== Task to complete ==
Only one number is expected here, namely how many lines of the entries below hold the string "العمل".

[Collected data]
---------------

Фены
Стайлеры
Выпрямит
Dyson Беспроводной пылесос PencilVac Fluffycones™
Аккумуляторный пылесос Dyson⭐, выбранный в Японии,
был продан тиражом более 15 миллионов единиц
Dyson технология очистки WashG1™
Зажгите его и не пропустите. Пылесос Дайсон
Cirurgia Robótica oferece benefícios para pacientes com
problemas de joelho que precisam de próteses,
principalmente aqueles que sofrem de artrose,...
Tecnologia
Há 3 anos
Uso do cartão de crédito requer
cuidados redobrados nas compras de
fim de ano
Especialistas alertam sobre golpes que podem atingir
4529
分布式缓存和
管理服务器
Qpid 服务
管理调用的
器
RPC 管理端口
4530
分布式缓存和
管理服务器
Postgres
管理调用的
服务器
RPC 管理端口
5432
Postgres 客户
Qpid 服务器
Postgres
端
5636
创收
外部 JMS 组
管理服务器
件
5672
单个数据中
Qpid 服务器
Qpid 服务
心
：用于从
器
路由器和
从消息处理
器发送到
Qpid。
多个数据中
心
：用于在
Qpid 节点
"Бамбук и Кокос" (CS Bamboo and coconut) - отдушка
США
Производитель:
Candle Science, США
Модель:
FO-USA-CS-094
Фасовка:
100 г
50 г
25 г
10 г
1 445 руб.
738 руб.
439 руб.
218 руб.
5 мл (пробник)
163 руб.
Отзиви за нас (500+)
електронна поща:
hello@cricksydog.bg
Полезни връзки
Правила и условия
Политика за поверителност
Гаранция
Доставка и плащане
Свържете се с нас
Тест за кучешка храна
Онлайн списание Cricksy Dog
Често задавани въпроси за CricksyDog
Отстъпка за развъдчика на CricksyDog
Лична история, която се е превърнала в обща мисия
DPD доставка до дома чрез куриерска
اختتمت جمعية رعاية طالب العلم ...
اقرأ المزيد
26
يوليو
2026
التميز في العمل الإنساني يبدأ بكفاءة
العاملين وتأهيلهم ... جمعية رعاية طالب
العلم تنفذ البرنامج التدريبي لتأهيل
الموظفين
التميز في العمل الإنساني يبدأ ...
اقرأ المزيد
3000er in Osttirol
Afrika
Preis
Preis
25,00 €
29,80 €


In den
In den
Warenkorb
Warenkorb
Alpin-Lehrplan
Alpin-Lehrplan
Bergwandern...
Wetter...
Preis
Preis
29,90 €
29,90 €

---------------

== Result for this task ==
2